* _TASK INPUTS_:
********************

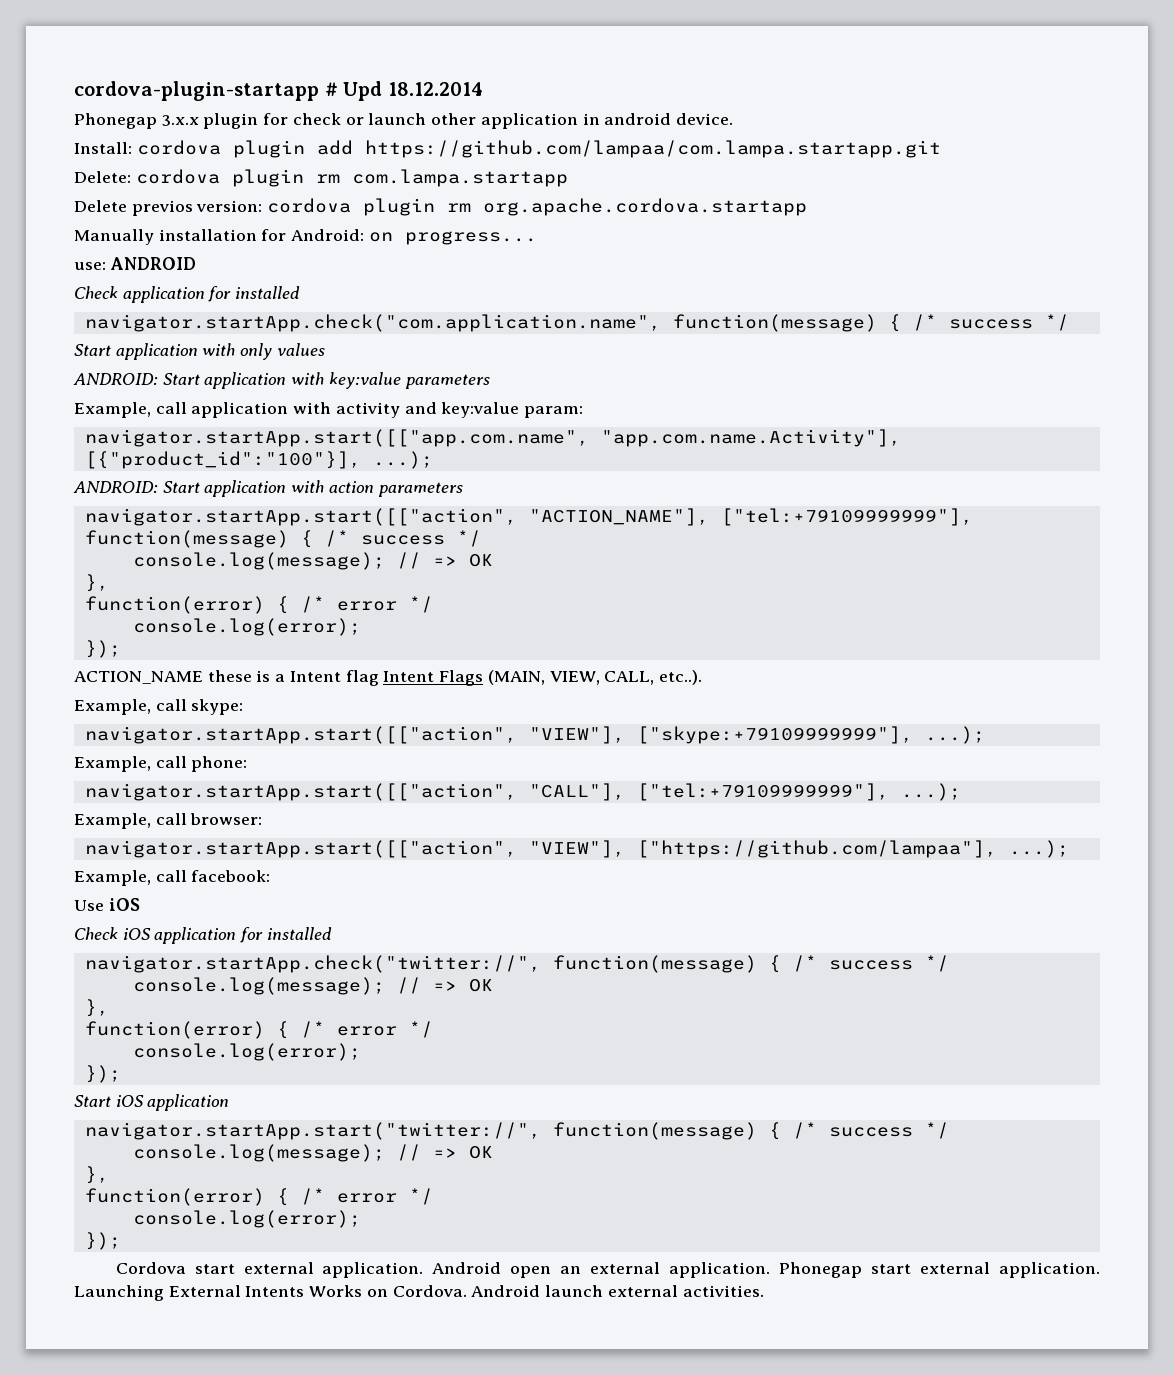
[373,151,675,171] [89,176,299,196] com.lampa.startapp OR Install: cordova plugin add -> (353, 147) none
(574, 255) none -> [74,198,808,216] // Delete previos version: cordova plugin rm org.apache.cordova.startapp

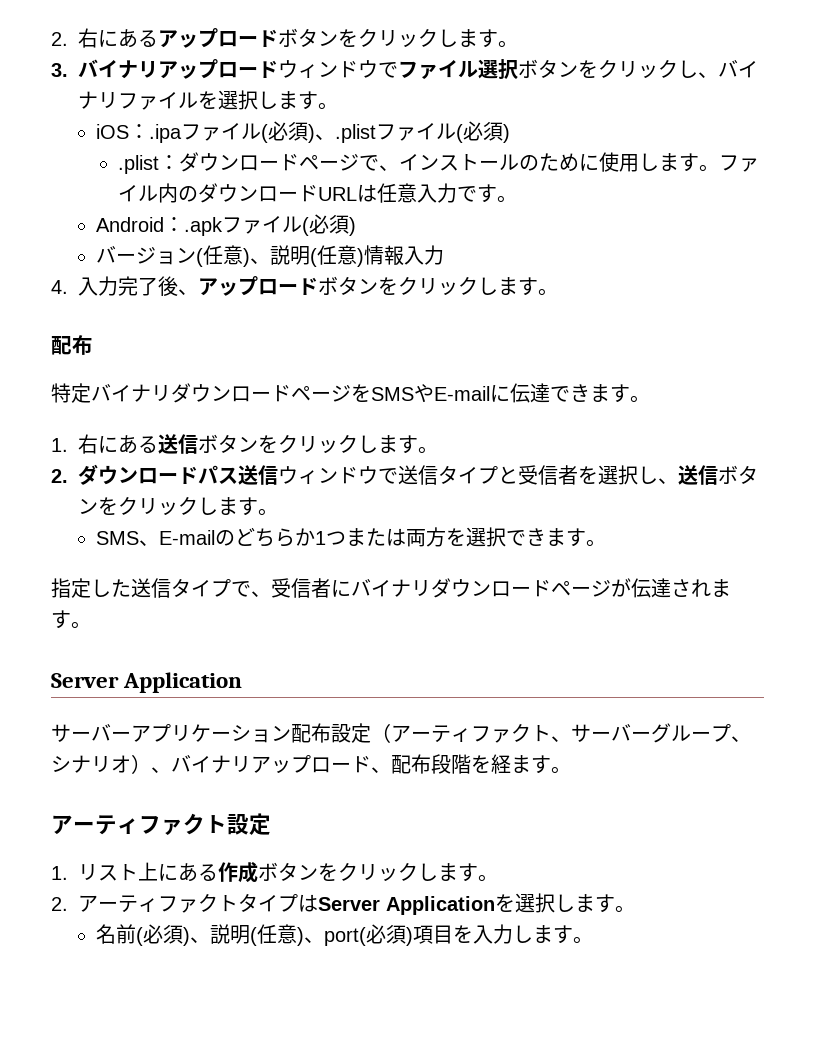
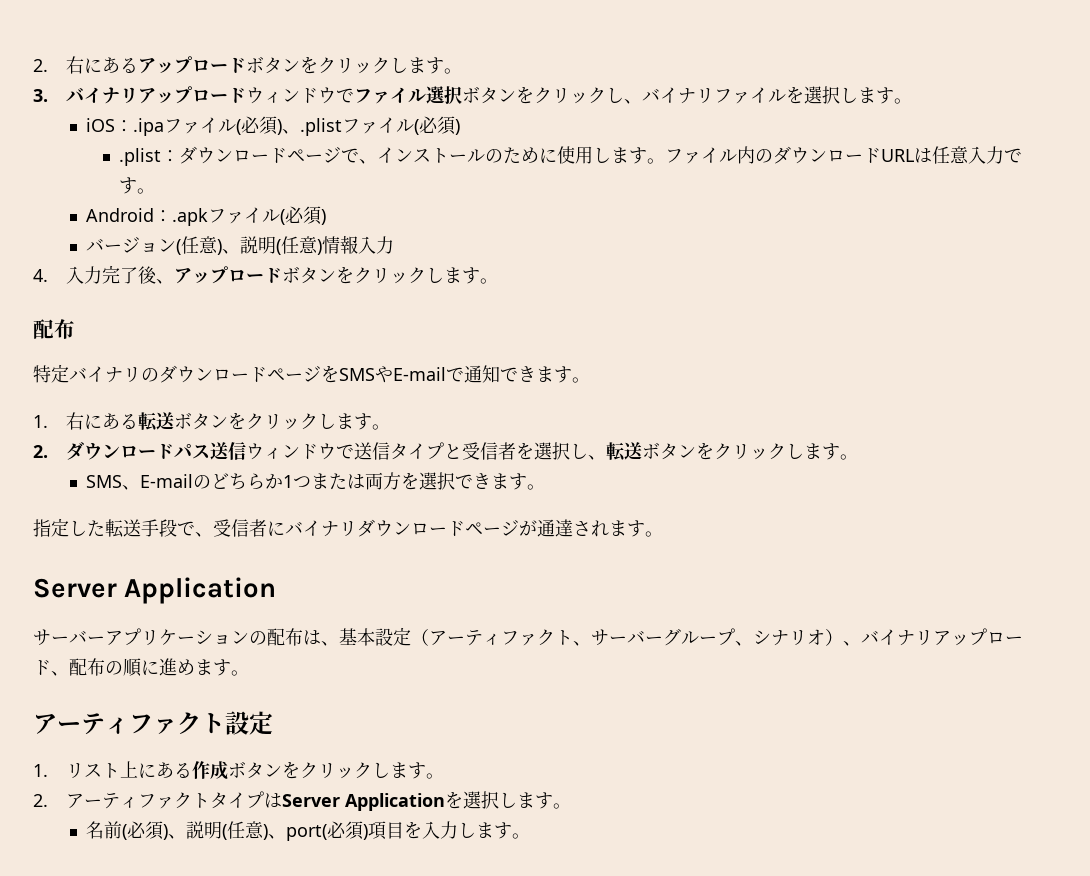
(171, 393) none -> [141,368,159,382] の
[490,383,550,403] に伝達 -> [446,365,500,383] で通知
[158,434,198,454] 送信 -> [138,412,176,432] 転送
[678,465,718,485] 送信 -> [606,442,644,462] 転送
[131,578,231,598] 送信タイプ -> [105,519,177,538] 転送手段
[631,578,651,598] 伝 -> [537,519,555,537] 通
[291,723,331,743] 配布 -> [249,628,375,646] の配布は、基本
[431,754,511,774] 段階を経 -> [105,658,195,677] の順に進め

********************

* _ASSIGNMENT_: Please return the data above exactly as it stands from the line with "(574, 255) none" to the line with "[631,578,651,598] 伝 -> [537,519,555,537] 通", keeping both of those lines but none of the pictures.

* _YOUR SOLUTION_:
(574, 255) none -> [74,198,808,216] // Delete previos version: cordova plugin rm org.apache.cordova.startapp

(171, 393) none -> [141,368,159,382] の
[490,383,550,403] に伝達 -> [446,365,500,383] で通知
[158,434,198,454] 送信 -> [138,412,176,432] 転送
[678,465,718,485] 送信 -> [606,442,644,462] 転送
[131,578,231,598] 送信タイプ -> [105,519,177,538] 転送手段
[631,578,651,598] 伝 -> [537,519,555,537] 通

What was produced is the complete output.